* **Activity**:
When the string "Justiça" is part of a line in the data below, report the whole line.

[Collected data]
- - -

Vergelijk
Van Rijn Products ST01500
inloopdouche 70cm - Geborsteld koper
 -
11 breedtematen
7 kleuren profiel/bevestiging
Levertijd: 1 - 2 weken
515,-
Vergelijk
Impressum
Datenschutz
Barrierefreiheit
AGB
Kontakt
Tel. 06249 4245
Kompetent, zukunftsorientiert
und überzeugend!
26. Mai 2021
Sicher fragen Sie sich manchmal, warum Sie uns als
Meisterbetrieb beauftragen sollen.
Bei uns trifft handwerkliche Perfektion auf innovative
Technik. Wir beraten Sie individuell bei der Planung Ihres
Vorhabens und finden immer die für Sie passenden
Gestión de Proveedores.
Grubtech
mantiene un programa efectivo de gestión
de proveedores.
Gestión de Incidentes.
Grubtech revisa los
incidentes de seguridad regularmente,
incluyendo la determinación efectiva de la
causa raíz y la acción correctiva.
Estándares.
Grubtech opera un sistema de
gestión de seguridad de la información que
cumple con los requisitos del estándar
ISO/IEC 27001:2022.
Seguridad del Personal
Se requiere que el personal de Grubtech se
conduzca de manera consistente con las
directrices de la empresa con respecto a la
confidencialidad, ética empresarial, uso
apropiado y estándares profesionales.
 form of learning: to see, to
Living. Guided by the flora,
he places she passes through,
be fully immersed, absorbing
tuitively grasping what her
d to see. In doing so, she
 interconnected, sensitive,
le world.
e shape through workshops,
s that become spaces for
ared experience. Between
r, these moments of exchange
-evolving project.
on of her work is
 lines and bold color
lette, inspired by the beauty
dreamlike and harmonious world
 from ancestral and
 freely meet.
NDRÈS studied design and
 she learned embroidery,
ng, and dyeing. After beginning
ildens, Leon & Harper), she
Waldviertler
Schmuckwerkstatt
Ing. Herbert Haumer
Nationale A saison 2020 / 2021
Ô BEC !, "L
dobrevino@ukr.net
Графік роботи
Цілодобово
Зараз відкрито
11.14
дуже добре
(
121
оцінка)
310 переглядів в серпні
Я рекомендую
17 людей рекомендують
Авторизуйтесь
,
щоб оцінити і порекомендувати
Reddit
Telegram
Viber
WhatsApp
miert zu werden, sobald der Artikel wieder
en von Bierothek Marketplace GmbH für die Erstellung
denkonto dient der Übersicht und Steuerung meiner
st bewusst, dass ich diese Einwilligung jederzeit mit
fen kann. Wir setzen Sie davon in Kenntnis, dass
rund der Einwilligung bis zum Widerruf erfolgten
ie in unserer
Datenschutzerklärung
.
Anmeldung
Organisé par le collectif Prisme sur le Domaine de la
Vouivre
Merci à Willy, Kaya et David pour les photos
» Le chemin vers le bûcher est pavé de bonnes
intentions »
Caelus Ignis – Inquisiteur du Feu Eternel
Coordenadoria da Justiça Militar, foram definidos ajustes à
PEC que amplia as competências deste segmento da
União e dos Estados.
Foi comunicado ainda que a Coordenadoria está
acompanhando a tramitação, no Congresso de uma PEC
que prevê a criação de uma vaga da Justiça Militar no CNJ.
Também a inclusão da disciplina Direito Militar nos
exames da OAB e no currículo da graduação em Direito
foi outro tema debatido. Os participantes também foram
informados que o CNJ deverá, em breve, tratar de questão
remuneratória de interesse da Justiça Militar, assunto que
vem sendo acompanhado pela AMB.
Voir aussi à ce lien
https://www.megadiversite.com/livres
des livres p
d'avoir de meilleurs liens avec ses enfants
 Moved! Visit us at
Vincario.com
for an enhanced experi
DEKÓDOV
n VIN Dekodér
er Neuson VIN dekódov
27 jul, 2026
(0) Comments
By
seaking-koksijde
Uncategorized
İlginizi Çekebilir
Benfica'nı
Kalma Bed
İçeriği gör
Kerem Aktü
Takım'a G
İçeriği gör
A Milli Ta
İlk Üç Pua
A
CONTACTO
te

- - -

* **Response area**:
Coordenadoria da Justiça Militar, foram definidos ajustes à
que prevê a criação de uma vaga da Justiça Militar no CNJ.
remuneratória de interesse da Justiça Militar, assunto que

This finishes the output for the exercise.